**INSTRUÇÕES DA TAREFA**
Reproduza sem alterações a parte do trecho sobre Milton Santos que começa nas palavras com "Linha do tempo" e para depois de "em cartografia escolar.".

**TRECHO**
- - - - - - -
Milton Santos traz para a geografia teoria e método com análises requintadas e com conceitos específicos, como: espaço geográfico, território e todo um arcabouço teórico que eleva a geografia a condição de ciência.

Sua graduação na área do Direito – somente na pós-graduação é que opta pela geografia – possibilitou que ele trouxesse para a geografia uma visão de cidadania engajada, presente em obras como o Espaço cidadão (1987).

Portal CENPEC: Por que Milton se preocupava com a globalização? Em entrevista ao El Pais, ele disse: “Há uma espécie de revanche do terceiro mundo na Europa, você nos colonizaram, agora nós os colonizamos“. Poderia comentar essa frase?

Regina Estima: O professor Milton não fazia geografia sem os referenciais históricos de cada espaço geográfico. A globalização foi objeto de seus estudos, já que era um fenômeno que historicamente assolou os países colonizados. Para ele, a globalização só foi assumindo novas roupagens desde o século XVI até o século XX , no caso do Brasil e demais países da América Latina, quando se consolida em nova configuração, produzindo o acirramento da concentração da renda e poder nas mãos das grandes corporações, deixando à deriva os estados nacionais e suas nações. Milton Santos deixou uma vasta obra teórica sobre temas relacionados à urbanização no terceiro mundo e à condição dos cidadãos na era da globalização.

Portal CENPEC: Quase duas décadas após a morte de Milton Santos, qual a maior falta que ele faz para a sociedade brasileira hoje?

Regina Estima: Temos hoje quase uma total ausência de intelectuais engajados e críticos para a produção de análises importantes à compreensão do mundo complexo em que vivemos. Ficamos à mercê da grande mídia e das redes sociais com suas contradições.

 Milton Santos tinha consciência que esta era a função do intelectual nas sociedades modernas. No entanto, sua vasta obra se mantém presente e atual, assim como seu exemplo e sua conduta impecável a serviço do Brasil deixaram marcas. Milton foi responsável pela renovação teórica da geografia em nosso país e no mundo.”

 

Linha do tempo

Clique nas setas laterais para seguir a cronologia da vida de Milton Santos.

 

O ensino de geografia para além da memorização: conversa com Murilo Vogt Rossi

 

A obra de Milton Santos marcou e marca a formação de diversas gerações de geógrafos no Brasil e no mundo. É o que conta o professor e pesquisador Murilo Vogt Rossi, bacharel, licenciado e mestre em geografia pela USP, com ênfase no ensino de geografia e currículo escolar. Atualmente é doutorando na Universidade Federal da Paraíba, com foco em cartografia escolar.
- - - - - - -
Linhas de dados armazenadas:
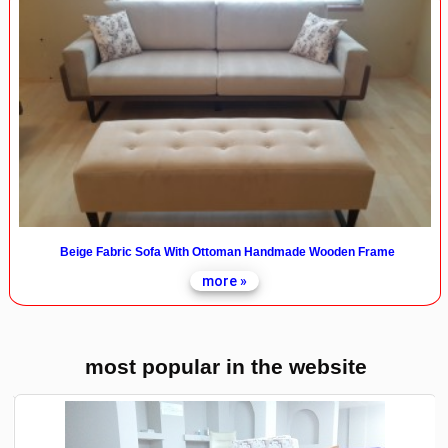
Beige Fabric Sofa With Ottoman Handmade Wooden Frame
more »
most popular in the website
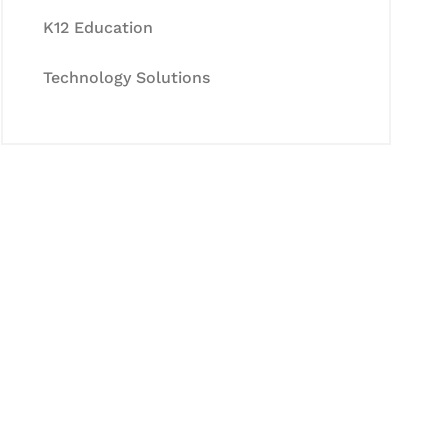
K12 Education
Technology Solutions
- - - - - - -
**CAIXA DE RESPOSTA**
Linha do tempo

Clique nas setas laterais para seguir a cronologia da vida de Milton Santos.

 

O ensino de geografia para além da memorização: conversa com Murilo Vogt Rossi

 

A obra de Milton Santos marcou e marca a formação de diversas gerações de geógrafos no Brasil e no mundo. É o que conta o professor e pesquisador Murilo Vogt Rossi, bacharel, licenciado e mestre em geografia pela USP, com ênfase no ensino de geografia e currículo escolar. Atualmente é doutorando na Universidade Federal da Paraíba, com foco em cartografia escolar.